TEXTO FORNECIDO:

Companheira de primeira hora do filho revolucionário, Dona Rosa, como prefere ser chamada, viu de perto quase todo tipo de injustiça. Uma mistura de mãe e militante.

Ela compartilhou também vitórias importantes. A memória emocional reservou mais espaço para as lembranças boas, nenhuma amargura. “Eu nunca chorei pelos cantos. Eu choro de alegria. Poucas vezes, choro de tristeza. E eu não tenho tristeza”, diz a senhora de 76 anos.

Nos momentos mais duros da ditadura, aprendeu a conciliar trabalho com maternidade.

Protegeu Honestino até o limite do impossível. Mesmo como diretora de colégio, Rosa fazia questão de ir a comícios organizados pelo filho. “Já que não consegui impedi-lo, resolvi acompanhá-lo”, recorda.

Durante a invasão da polícia na Universidade de Brasília (UnB), em 29 de agosto de 1968, Rosa não conseguiu chegar a tempo. “Havia muitos soldados armados. Não consegui entrar e não sabia se meu filho estava vivo ou morto”, completa.

Cheguei a falar para ele desistir da luta. Ele não deixava de ouvir, mas tinha os argumentos dele. Falava que tinha de ser feito, era uma missão. Ele me dizia: “Mamãe, e se todo mundo fugir? Quem é que fica? Quem é que vai defender?”. Eu disse a ele que se ficasse iria morrer. Ele me respondeu: “Eu prefiro viver pouco tempo aqui a viver no exterior. Lá eu estarei morto. Se eu morrer na minha pátria, morro feliz”. Ele era realmente brasileiro. Um dos motivos de eu estar aqui viva e forte até hoje é não deixar a luta dele morrer junto.

MATERIAL APRESENTADO:
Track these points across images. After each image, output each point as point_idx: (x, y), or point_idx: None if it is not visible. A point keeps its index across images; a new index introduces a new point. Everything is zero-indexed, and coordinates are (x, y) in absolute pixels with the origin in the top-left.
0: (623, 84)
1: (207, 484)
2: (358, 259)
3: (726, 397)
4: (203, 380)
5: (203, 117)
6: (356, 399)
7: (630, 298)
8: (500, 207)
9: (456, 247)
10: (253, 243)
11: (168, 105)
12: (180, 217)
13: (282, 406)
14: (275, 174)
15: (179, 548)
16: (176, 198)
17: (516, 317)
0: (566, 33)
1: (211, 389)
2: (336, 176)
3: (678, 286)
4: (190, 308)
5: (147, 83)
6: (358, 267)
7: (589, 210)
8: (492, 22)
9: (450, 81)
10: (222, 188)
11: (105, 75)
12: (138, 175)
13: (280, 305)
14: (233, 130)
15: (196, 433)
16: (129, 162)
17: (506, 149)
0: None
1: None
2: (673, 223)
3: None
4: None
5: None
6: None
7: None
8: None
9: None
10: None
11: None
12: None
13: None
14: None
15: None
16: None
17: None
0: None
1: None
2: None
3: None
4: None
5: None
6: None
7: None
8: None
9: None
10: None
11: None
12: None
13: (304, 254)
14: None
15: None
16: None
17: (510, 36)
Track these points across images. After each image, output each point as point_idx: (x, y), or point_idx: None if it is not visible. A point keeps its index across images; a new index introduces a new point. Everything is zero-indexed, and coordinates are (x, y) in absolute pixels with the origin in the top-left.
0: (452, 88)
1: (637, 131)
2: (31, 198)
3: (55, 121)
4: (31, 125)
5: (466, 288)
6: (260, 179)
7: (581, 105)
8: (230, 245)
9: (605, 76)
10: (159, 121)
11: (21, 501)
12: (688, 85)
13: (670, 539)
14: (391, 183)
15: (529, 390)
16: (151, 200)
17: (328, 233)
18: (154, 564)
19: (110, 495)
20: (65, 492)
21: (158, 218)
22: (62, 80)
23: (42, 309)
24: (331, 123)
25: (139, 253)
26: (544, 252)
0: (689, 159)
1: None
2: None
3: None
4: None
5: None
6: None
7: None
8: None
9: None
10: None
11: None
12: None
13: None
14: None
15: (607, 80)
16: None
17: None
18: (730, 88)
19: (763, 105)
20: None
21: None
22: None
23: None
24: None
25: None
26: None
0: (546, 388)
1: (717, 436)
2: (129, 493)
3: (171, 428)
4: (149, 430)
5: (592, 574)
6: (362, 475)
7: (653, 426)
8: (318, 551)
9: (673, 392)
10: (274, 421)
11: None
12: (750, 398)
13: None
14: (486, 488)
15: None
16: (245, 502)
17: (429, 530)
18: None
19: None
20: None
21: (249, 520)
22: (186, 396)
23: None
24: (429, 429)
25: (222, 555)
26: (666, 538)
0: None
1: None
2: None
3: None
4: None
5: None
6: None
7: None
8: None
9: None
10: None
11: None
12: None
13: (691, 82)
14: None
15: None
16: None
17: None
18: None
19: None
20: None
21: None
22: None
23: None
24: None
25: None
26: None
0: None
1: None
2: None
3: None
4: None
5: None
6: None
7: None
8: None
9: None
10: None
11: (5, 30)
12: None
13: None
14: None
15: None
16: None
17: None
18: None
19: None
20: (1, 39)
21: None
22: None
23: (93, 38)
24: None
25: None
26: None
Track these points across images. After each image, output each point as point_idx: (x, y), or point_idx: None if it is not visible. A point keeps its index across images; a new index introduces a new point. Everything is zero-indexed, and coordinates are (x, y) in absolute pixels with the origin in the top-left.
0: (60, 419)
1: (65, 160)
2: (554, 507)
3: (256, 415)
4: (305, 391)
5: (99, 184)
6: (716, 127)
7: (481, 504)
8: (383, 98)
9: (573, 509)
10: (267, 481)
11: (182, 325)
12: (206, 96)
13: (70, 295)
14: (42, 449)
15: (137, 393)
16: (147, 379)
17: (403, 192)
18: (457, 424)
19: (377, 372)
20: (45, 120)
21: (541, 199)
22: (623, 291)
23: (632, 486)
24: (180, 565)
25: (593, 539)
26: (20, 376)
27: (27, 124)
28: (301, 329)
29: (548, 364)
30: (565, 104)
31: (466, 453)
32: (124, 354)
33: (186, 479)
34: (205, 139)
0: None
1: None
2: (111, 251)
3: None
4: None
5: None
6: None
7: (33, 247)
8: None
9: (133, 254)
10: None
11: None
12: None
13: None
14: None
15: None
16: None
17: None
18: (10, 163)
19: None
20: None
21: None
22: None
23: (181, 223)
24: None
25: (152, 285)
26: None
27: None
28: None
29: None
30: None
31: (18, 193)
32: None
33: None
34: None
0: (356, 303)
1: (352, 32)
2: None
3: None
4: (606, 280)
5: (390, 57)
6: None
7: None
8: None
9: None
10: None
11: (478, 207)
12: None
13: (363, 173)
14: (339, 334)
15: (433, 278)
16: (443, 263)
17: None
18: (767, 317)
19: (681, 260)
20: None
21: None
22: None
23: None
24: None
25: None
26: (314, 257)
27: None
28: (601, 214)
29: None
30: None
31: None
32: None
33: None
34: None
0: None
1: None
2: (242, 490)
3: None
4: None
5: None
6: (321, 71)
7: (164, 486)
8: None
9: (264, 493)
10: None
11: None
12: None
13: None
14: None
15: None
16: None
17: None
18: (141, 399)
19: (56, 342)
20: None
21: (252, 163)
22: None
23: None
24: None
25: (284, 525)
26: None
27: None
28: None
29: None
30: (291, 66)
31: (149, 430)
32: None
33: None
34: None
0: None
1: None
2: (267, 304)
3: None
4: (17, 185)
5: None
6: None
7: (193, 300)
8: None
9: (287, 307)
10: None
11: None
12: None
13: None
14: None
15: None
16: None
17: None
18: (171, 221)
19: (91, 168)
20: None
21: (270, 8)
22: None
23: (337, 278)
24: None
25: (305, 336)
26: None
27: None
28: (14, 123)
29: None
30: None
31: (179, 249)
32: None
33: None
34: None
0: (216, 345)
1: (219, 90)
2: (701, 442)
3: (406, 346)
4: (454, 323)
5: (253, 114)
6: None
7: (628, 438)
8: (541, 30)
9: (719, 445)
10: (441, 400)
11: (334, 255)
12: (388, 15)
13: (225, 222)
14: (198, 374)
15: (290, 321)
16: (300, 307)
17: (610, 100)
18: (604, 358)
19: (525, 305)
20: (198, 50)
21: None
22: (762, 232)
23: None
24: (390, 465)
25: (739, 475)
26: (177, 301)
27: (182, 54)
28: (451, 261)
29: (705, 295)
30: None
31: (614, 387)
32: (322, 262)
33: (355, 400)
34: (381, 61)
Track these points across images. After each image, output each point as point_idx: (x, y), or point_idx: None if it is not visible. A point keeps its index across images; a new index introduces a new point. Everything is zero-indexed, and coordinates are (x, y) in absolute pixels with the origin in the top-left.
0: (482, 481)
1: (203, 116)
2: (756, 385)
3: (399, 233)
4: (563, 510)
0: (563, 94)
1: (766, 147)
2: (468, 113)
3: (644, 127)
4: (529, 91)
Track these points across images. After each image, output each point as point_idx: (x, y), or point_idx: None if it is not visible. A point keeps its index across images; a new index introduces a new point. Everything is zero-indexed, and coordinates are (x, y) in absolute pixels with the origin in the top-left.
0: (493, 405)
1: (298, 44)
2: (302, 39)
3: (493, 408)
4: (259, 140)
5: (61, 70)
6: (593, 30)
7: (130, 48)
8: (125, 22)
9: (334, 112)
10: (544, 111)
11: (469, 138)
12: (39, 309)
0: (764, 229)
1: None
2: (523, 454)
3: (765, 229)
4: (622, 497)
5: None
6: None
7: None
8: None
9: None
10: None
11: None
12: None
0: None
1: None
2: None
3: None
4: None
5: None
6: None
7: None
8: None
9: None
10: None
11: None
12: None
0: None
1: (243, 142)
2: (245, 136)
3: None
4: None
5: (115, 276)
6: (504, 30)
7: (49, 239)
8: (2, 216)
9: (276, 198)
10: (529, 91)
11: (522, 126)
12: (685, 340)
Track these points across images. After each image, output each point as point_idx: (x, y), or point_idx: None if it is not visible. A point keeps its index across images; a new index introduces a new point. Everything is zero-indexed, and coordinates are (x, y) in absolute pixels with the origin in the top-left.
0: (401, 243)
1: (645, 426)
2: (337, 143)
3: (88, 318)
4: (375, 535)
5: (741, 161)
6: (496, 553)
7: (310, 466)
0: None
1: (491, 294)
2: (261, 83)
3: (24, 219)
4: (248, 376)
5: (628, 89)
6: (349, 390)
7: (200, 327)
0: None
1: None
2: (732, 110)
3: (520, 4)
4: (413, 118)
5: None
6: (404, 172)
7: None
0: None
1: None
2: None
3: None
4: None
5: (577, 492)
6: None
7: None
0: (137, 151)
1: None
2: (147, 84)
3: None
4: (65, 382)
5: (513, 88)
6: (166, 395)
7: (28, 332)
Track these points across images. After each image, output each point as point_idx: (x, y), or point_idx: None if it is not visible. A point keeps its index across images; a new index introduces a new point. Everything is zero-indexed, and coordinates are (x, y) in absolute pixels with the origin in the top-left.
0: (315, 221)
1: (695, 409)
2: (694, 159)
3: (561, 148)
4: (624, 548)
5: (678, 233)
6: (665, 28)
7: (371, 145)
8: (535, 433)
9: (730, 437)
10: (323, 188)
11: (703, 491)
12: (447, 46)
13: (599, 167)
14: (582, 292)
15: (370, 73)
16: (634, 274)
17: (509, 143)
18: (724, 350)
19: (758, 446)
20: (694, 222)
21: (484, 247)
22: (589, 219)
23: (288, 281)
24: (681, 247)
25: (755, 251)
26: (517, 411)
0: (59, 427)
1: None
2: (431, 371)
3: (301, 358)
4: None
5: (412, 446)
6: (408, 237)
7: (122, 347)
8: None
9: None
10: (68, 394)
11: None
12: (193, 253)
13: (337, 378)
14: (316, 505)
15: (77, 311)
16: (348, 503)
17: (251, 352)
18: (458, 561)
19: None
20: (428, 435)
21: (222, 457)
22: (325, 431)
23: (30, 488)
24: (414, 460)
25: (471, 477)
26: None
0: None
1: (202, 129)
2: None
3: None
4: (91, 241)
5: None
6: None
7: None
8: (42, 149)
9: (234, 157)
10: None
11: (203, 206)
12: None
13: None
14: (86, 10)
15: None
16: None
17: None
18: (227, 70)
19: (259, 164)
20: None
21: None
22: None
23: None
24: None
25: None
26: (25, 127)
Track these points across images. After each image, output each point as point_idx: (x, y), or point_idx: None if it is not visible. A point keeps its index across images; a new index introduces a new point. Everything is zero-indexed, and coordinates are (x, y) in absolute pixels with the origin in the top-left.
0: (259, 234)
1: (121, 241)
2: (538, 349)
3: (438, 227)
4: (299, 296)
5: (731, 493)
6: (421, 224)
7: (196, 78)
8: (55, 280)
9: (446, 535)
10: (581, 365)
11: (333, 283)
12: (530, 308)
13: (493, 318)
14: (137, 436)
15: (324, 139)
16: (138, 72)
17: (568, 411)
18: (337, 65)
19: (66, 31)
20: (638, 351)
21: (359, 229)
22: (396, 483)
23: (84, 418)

TAREFAS A FAZER:
A. Segundo o texto sobre Dona Rosa, em que data ocorreu a invasão da polícia na Universidade de Brasília?
B. Escreva a continuação do texto sobre Dona Rosa a partir da última frase apresentada.

RESPOSTAS DADAS:
A. Em 29 de agosto de 1968.

B.
O dia anterior ao AI-5, 12 de dezembro de 1968, foi o dia em que ele ficou foragido. Foi para a clandestinidade. Meu marido estava no trabalho, ele trabalhava na W3 Norte e foi para Taguatinga, pois estávamos montando uma loja. Tínhamos ficado três noites sem dormir porque eles pegaram o Norton em casa e ficaram com ele três dias. Eles (o Exército) nos ligaram e mandaram a gente ir pegar o Norton. Fui buscá-lo. O Monteiro saiu cedo com o Norton para deixá-lo em proteção. E ainda ficou até tarde da noite, pois o serviço estava todo atrasado e estávamos perto do Natal. Dia 17. Atrasou o trabalho que ele estava fazendo na montagem da loja. Aí ele cochilou e bateu num caminhão e morreu na hora. E eles ainda se aproveitaram da situação para pegar o Honestino. O pai estava morto e no enterro havia muitos policiais à paisana. Honestino queria muito vir. Ele era apaixonado pelo pai. E não o deixaram vir. Mas seria até melhor porque assim ele seria preso na presença de todos e aí não poderiam matá-lo.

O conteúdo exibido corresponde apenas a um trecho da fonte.